Orban define su política como “iliberal,” no sigue el modelo al uso, y se caracteriza por una nueva versión de la economía social de mercado, en la que el estado interviene con políticas de apoyo a la economía productiva, en lugar de favorecer la economía financiera. Desarrolla un programa de obras públicas muy amplio, subidas de impuestos al capital y especialmente a las multinacionales que operan en Hungría. Un pequeño país que no llega a 10 millones de habitantes (Andalucía tiene algo más de ocho), ha conseguido avanzar en la ocupación en medio de la crisis, y lo que todavía tiene más mérito aumentando los salarios. Existe un programa que otorga una ayuda de 370 euros a los parados, una cifra que en términos de poder adquisitivo supera un poco a la ayuda española a los parados que han agotado la prestación por desempleo, con una diferencia sustancial: en Hungría están obligados a algún tipo de contraprestación laboral en servicios a la comunidad.
Los ingresos por los impuestos a las multinacionales permiten financiar más ayudas, sobre todo, a las familias con hijos y a las madres que los cuidan.
El hecho que quien defienda a la familia, sea un gobierno contrario a la ideología de género, al matrimonio homosexual, y no comparta el elogio del aborto, conlleva que los medios liberales europeos, la mayoría, le acusen de ser de derechas, cuando en aquello que más importa, las condiciones reales de vida de la mayoría, las políticas que aplica, se sitúan claramente a la izquierda del PSOE, dicho sea para entendernos.

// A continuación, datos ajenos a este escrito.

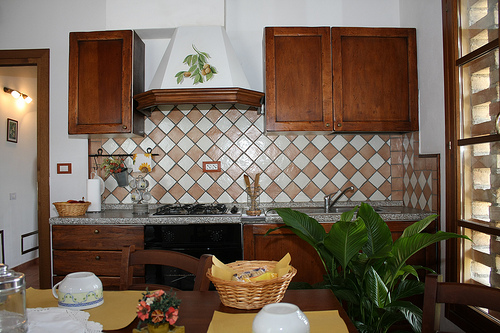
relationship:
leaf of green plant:
[271, 203, 337, 262] [262, 195, 474, 330]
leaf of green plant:
[326, 215, 372, 272] [262, 195, 474, 330]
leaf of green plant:
[386, 229, 472, 279] [262, 195, 474, 330]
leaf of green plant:
[400, 212, 438, 241] [262, 195, 474, 330]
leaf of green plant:
[366, 265, 398, 312] [262, 195, 474, 330]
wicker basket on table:
[202, 256, 299, 313] [0, 285, 360, 331]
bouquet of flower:
[137, 287, 182, 329] [135, 301, 153, 321]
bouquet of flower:
[137, 287, 182, 329] [151, 308, 168, 323]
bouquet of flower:
[137, 287, 182, 329] [166, 303, 183, 324]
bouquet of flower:
[137, 287, 182, 329] [143, 294, 155, 305]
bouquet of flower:
[137, 287, 182, 329] [146, 288, 167, 299]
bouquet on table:
[137, 287, 182, 329] [0, 285, 360, 331]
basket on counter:
[51, 197, 92, 218] [43, 196, 435, 232]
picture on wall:
[5, 115, 20, 145] [0, 61, 40, 277]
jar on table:
[0, 275, 47, 330] [3, 282, 399, 327]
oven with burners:
[141, 202, 244, 290] [199, 203, 227, 214]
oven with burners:
[141, 202, 244, 290] [155, 202, 192, 212]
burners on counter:
[199, 203, 227, 214] [44, 197, 434, 225]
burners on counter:
[155, 202, 192, 212] [44, 197, 434, 225]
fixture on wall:
[3, 82, 21, 106] [4, 74, 36, 256]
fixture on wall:
[19, 89, 36, 111] [4, 74, 36, 256]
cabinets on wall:
[261, 18, 436, 148] [6, 8, 445, 288]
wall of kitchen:
[6, 8, 445, 288] [6, 6, 496, 327]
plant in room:
[274, 190, 456, 322] [0, 0, 498, 332]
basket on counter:
[54, 197, 94, 215] [47, 199, 437, 219]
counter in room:
[47, 199, 437, 219] [0, 0, 498, 332]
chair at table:
[121, 243, 213, 283] [6, 280, 362, 330]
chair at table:
[416, 269, 498, 331] [6, 280, 362, 330]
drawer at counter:
[50, 224, 142, 249] [49, 202, 436, 289]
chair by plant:
[416, 269, 498, 331] [266, 200, 475, 331]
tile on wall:
[87, 101, 404, 202] [0, 1, 405, 217]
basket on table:
[201, 258, 300, 307] [6, 280, 362, 330]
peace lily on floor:
[261, 197, 458, 327] [6, 264, 49, 288]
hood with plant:
[141, 22, 271, 112] [174, 46, 220, 85]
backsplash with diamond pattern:
[88, 102, 439, 212] [219, 109, 260, 151]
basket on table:
[209, 254, 299, 307] [0, 285, 360, 331]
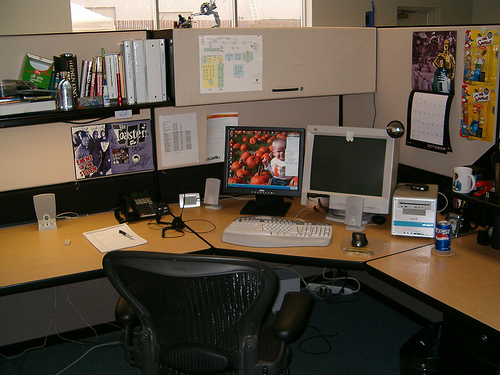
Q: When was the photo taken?
A: Daytime.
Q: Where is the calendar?
A: Wall.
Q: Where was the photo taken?
A: At an office building.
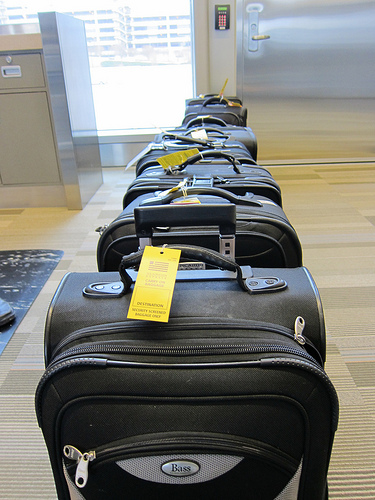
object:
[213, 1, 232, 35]
keypad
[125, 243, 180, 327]
tag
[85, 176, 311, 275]
suitcase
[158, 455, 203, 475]
bass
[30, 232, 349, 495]
suitcases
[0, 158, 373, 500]
floor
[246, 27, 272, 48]
handle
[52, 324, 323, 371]
zipper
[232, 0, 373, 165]
door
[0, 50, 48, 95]
drawer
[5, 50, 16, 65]
lock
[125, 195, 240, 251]
handle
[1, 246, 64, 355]
rug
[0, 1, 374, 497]
airport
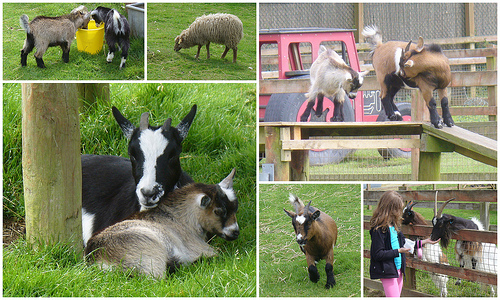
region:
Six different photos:
[6, 7, 486, 288]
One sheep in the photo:
[147, 2, 252, 74]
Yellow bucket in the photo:
[66, 15, 111, 55]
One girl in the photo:
[365, 185, 421, 295]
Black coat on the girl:
[367, 211, 407, 276]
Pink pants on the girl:
[375, 266, 410, 291]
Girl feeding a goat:
[365, 185, 445, 291]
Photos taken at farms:
[0, 10, 491, 290]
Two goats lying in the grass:
[61, 100, 246, 275]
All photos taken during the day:
[0, 2, 494, 291]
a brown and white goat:
[282, 188, 340, 290]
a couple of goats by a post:
[18, 85, 238, 275]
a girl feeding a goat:
[362, 186, 459, 297]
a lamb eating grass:
[152, 6, 257, 77]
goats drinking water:
[12, 0, 136, 75]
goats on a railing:
[289, 23, 452, 133]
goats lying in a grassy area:
[12, 103, 246, 285]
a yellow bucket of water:
[75, 20, 103, 57]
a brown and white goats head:
[282, 210, 322, 246]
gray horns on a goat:
[139, 116, 174, 135]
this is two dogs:
[10, 3, 142, 74]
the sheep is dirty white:
[160, 6, 247, 68]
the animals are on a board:
[281, 14, 471, 151]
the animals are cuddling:
[50, 90, 248, 287]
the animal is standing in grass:
[271, 182, 345, 299]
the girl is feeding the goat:
[367, 179, 497, 291]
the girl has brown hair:
[369, 186, 427, 297]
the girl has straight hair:
[367, 178, 432, 278]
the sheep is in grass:
[150, 12, 253, 65]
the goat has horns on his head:
[96, 89, 204, 149]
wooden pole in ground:
[18, 76, 87, 253]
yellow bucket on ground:
[77, 21, 105, 56]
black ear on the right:
[104, 106, 135, 139]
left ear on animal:
[180, 103, 196, 136]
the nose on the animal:
[136, 188, 160, 200]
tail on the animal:
[14, 14, 34, 33]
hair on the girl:
[370, 190, 399, 229]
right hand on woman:
[395, 247, 411, 259]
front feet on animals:
[308, 265, 334, 285]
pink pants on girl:
[380, 270, 409, 298]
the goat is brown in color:
[361, 36, 468, 133]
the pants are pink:
[382, 276, 407, 298]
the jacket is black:
[368, 226, 411, 274]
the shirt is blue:
[384, 229, 403, 268]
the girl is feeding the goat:
[370, 197, 425, 298]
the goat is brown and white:
[107, 190, 241, 290]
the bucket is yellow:
[81, 22, 108, 60]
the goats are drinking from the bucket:
[25, 1, 135, 77]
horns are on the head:
[120, 111, 181, 133]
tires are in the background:
[274, 87, 423, 164]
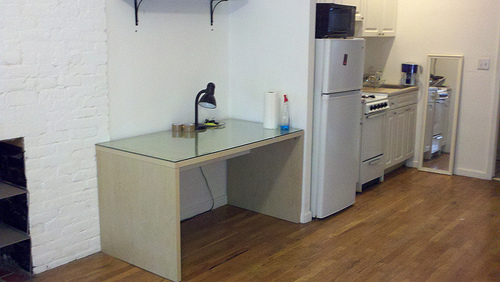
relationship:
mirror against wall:
[411, 40, 479, 205] [401, 2, 498, 180]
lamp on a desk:
[192, 79, 219, 134] [89, 113, 306, 280]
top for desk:
[98, 118, 302, 165] [89, 113, 306, 280]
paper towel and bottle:
[263, 90, 278, 130] [281, 95, 288, 131]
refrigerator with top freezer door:
[306, 35, 373, 238] [310, 29, 380, 101]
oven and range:
[358, 90, 395, 190] [363, 87, 388, 105]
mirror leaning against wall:
[417, 54, 462, 176] [401, 2, 498, 180]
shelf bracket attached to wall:
[129, 0, 144, 33] [3, 10, 229, 192]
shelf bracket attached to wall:
[207, 0, 226, 28] [3, 10, 229, 192]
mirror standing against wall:
[417, 54, 462, 176] [423, 0, 485, 174]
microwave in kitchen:
[314, 0, 375, 50] [303, 3, 498, 231]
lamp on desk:
[194, 82, 218, 131] [89, 113, 306, 280]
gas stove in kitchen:
[358, 91, 389, 192] [303, 3, 498, 231]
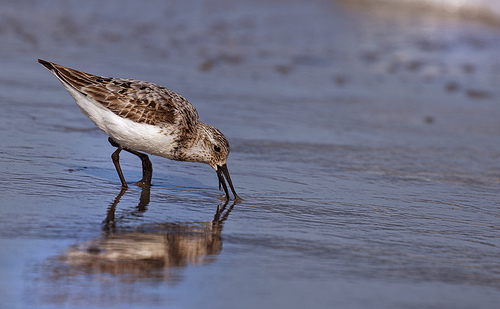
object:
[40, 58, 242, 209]
bird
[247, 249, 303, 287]
beach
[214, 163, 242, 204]
beek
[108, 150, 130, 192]
legs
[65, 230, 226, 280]
reflection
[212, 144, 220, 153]
eye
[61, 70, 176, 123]
wing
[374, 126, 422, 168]
water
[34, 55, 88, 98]
tail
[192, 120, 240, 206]
head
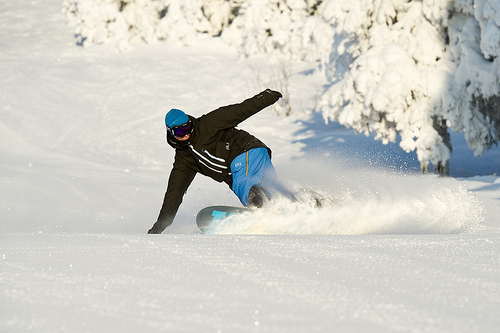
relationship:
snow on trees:
[399, 125, 429, 161] [316, 20, 479, 180]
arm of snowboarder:
[140, 157, 198, 240] [192, 203, 274, 235]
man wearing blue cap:
[147, 88, 289, 233] [162, 105, 192, 128]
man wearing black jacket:
[147, 88, 289, 233] [156, 88, 272, 186]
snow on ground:
[2, 0, 498, 330] [1, 1, 493, 331]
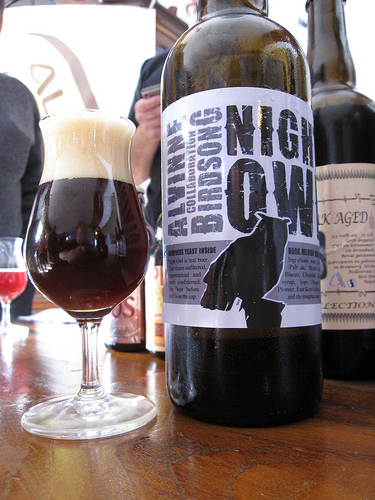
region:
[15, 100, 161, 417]
beer in glass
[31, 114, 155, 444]
brown beer in glass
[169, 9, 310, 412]
glass brown beer bottle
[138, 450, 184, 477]
tan and brown wooden table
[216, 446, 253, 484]
tan and brown wooden table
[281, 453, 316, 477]
tan and brown wooden table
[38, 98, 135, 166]
top of the drink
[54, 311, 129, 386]
handle of the drink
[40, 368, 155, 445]
bottom of the drink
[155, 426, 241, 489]
brown table under the drink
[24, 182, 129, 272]
reflection in the cup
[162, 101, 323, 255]
word on the glass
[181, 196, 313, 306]
owl design on the bottle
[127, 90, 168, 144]
hand of a person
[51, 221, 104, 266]
reflection of a man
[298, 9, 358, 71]
top of the bottle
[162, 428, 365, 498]
the table is brown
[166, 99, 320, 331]
the label is white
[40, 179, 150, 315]
the drink is brown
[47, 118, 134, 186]
foam on top of drink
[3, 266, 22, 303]
the liquid is red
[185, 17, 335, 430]
bottle on the table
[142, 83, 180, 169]
cellphone in the hand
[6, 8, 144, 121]
the banner is white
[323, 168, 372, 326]
the label is tan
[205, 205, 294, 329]
graphic on the label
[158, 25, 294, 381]
grey and white label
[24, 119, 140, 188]
white head on beer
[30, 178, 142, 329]
brown beer in glass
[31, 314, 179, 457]
glass has round base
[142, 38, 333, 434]
tall and brown bottle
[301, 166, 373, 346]
black and tan label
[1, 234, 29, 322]
glass of red wine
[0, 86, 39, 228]
person has grey shirt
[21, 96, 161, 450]
glass is full of a dark beer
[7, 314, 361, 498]
Goblet is on a wooden counter top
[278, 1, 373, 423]
Bottle sits behind the bottle of dark beer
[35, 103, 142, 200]
Beer glass has a large head on it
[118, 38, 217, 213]
A man is holding his phone behind the counter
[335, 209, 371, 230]
The word "aged" is seen on the bottle of beer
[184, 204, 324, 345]
outline of an owl is on the bottle label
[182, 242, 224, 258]
Yeast inside appears on the side of the bottle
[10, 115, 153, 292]
glass on the table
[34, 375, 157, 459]
bottom of the glass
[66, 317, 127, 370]
handle of the glass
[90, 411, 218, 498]
lines on the table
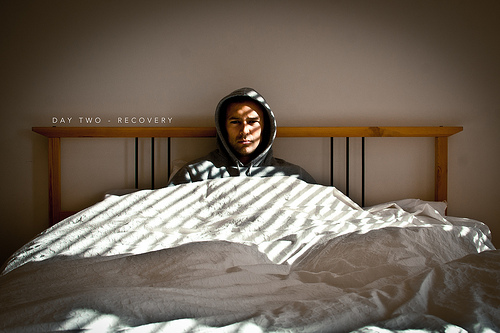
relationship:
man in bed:
[164, 85, 319, 197] [1, 119, 499, 332]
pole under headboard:
[132, 136, 144, 190] [29, 119, 466, 228]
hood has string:
[210, 86, 280, 163] [245, 160, 259, 178]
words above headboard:
[49, 114, 177, 127] [29, 119, 466, 228]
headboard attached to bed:
[29, 119, 466, 228] [1, 119, 499, 332]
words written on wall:
[49, 114, 177, 127] [0, 1, 499, 251]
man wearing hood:
[164, 85, 319, 197] [210, 86, 280, 163]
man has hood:
[164, 85, 319, 197] [210, 86, 280, 163]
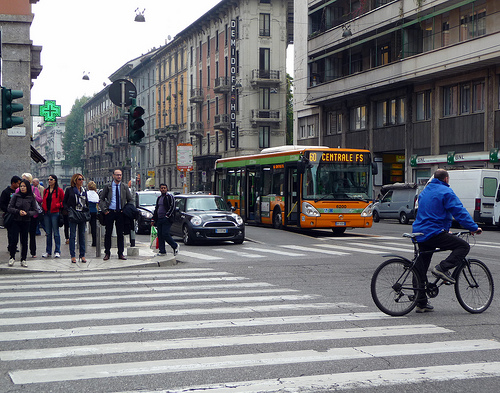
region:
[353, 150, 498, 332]
a man on a bicycle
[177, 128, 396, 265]
an orange and green bus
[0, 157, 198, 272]
people waiting to cross the street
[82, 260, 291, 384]
crosswalk painted with white lines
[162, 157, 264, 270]
car stopped on the street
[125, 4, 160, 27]
lights in the sky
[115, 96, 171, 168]
street light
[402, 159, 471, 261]
a blue jacket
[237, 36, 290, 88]
small balcony off of a building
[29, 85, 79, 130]
a green plus sign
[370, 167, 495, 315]
A man on a bike.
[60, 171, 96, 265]
A lady waiting to cross the street.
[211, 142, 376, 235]
An orange and green bus.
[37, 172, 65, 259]
A lady in a red shirt.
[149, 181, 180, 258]
A man walking across the street.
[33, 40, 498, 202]
Buildings on the right side of street.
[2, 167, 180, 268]
Lots of people on the sidewalk.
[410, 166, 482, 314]
A man in a blue jacket.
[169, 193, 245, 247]
A black car in the road.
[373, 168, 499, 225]
Parked cars on the street.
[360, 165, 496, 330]
A man is on a bike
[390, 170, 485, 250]
Man is wearing a blue coat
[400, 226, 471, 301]
Man is wearng black pants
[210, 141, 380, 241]
The bus is orange in color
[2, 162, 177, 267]
A group of people as the crosswalk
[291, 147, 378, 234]
front view of a bus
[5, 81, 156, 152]
Traffic lights are dark green in color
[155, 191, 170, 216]
Person is wearing a purple shirt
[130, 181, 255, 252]
Two cars in the foreground are stopped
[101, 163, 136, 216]
Man is wearing a dress shirt and blue tie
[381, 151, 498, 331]
a man riding a bicycle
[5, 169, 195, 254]
people crossing the street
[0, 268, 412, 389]
the crosswalk of the street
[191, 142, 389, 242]
the bus in the street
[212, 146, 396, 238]
the bus is numebr 60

Y es que en realidad, Hungría define un nuevo modelo que no responde al esquema al que nos tiene acostumbrados la política liberal, del que también participan Polonia y que se exporta a Eslovaquia, la República Checa y Bulgaria. Si demuestra su solidez, señala un camino, basado por una parte en los valores fundamentales de Europa enraizados en el cristianismo y, por otro, en una política económica y social mucho más próxima a la doctrina social de la Iglesia, que la que se practica desde Bruselas. Y todo ello, en países que han crecido pero todavía no han superado el retraso económico del socialismo comunista.
En la imagen de Hungría pesa negativamente su posición tan dura con la inmigración, que, digámoslo, tampoco es única en la UE. Dinamarca, que está lejos del flujo, cerró fronteras y no pasó nada. Al mismo tiempo, hay que reconocer que el peso que se impone a países pequeños como Hungría, todavía más en el caso de Grecia, con el paso de cientos de miles de refugiados, es desproporcionado. La respuesta de cierre de fronteras no existiría si la UE hubiera adoptado una sólida política común en materia de inmigración, si hubiera gastado dinero para ayudar a los refugiados en origen y en tránsito, y si hubiera tenido un interés activo, y no plegado a la inanidad de la administración Obama, en resolver el conflicto sirio, que solo ha empezado a apuntar soluciones -inciertas, todavía- con la intervención rusa. La respuesta de los pequeños países del Este europeo a la inmigración es el síntoma de la incapacidad de la Unión.